Overview#
At the end of a twelve-hour shift, the outgoing supervisor needs to hand over a clear picture of everything that happened: which crew went where, what decisions were made, what follow-up actions are outstanding. The Operations Log domain captures that narrative in real time as operations unfold, so handovers are clean, after-action reviews are complete, and no critical detail survives only in someone's memory.
This domain is distinct from low-level audit and security logging. It is designed for operational activity tracking.
Key Features#
- Chronological Operational Entries: Record mission, incident, field, and coordination updates in a clear time-ordered log
- Shift and Handover Support: Preserve the context needed for clean handovers between operators, supervisors, and field teams
- Linked Operational Context: Attach entries to incidents, missions, work orders, outages, locations, and related operational objects
- Decision and Action History: Capture decisions, instructions, execution notes, and follow-up actions as part of the live operational record
- Location and Field Awareness: Support geotagged and field-originated log entries where place and movement matter to the operation
- Offline-Compatible Capture: Allow mobile and field workflows to preserve operational history even when connectivity is unstable
- Review and Reconstruction: Use the log to replay the sequence of an operation during after-action, supervisory, or compliance review
Use Cases#
Relevant sectors include law enforcement, critical infrastructure, and defence.

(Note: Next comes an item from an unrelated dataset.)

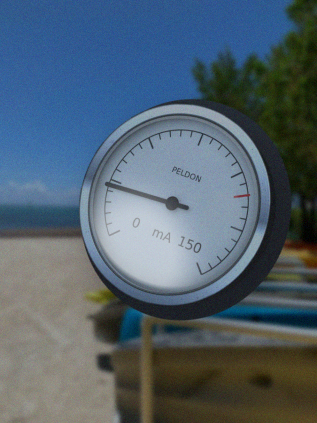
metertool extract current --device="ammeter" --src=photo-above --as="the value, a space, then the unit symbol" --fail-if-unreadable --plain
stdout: 22.5 mA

- Field Execution Logging: Capture what crews, responders, and supervisors did during live operations
- Command and Incident Handover: Preserve a clear operational narrative for shift changes and cross-team transfer
- Mission Review: Reconstruct key actions, decisions, and inflection points after an operation concludes
- Operational Accountability: Maintain a shared activity record that supports review without depending on raw system audit trails
Integration#
- Mission, incident, outage, and work-order workflows
- Mobile responder and field-execution experiences
- Timeline, review, and after-action analysis surfaces
- Audit and evidence systems where operational logs need preserved history
Open Standards#
- GraphQL (June 2018 specification): All structured queries for log entries, statistics, and security events are served through a GraphQL schema, enabling typed, introspectable access to operational records.

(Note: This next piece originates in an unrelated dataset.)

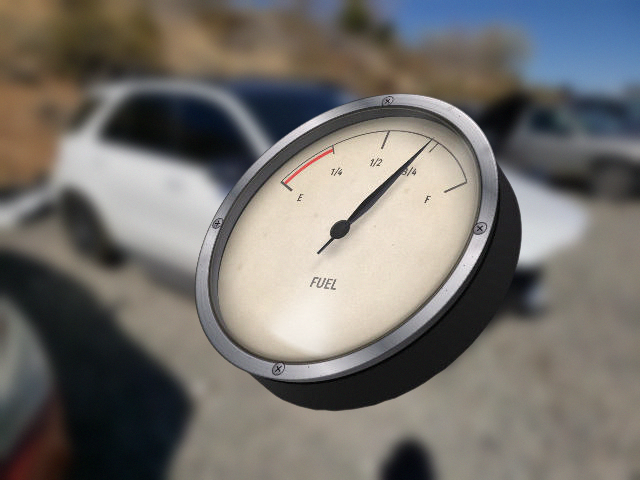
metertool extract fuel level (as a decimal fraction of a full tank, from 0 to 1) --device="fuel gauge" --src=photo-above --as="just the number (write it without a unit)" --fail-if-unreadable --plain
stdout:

- OpenAPI 3.0 (OAS3): The REST API for log retrieval, statistics, security events, and compliance export is described and served using an OpenAPI 3 specification, enabling machine-readable integration contracts.
- OAuth 2.0 (RFC 6749) / JSON Web Tokens (RFC 7519): Every API request is authenticated via bearer JWT tokens; tenant context and role claims are enforced on all log-access and export endpoints.
- ISO 8601: All log entry timestamps are stored, queried, and exported in ISO 8601 date-time format, ensuring unambiguous chronological ordering across shifts and time zones.
- UUID (RFC 4122): Each operations log entry is assigned a version-4 universally unique identifier, guaranteeing globally unique record identifiers without central coordination.
- CSV (RFC 4180): Compliance and audit exports are produced as RFC 4180-conformant comma-separated value files, with sanitisation applied to prevent injection in downstream tooling.
- JSON (RFC 8259): Metadata, role arrays, and JSON export payloads are serialised as RFC 8259-conformant JSON, used consistently across the service layer and export functions.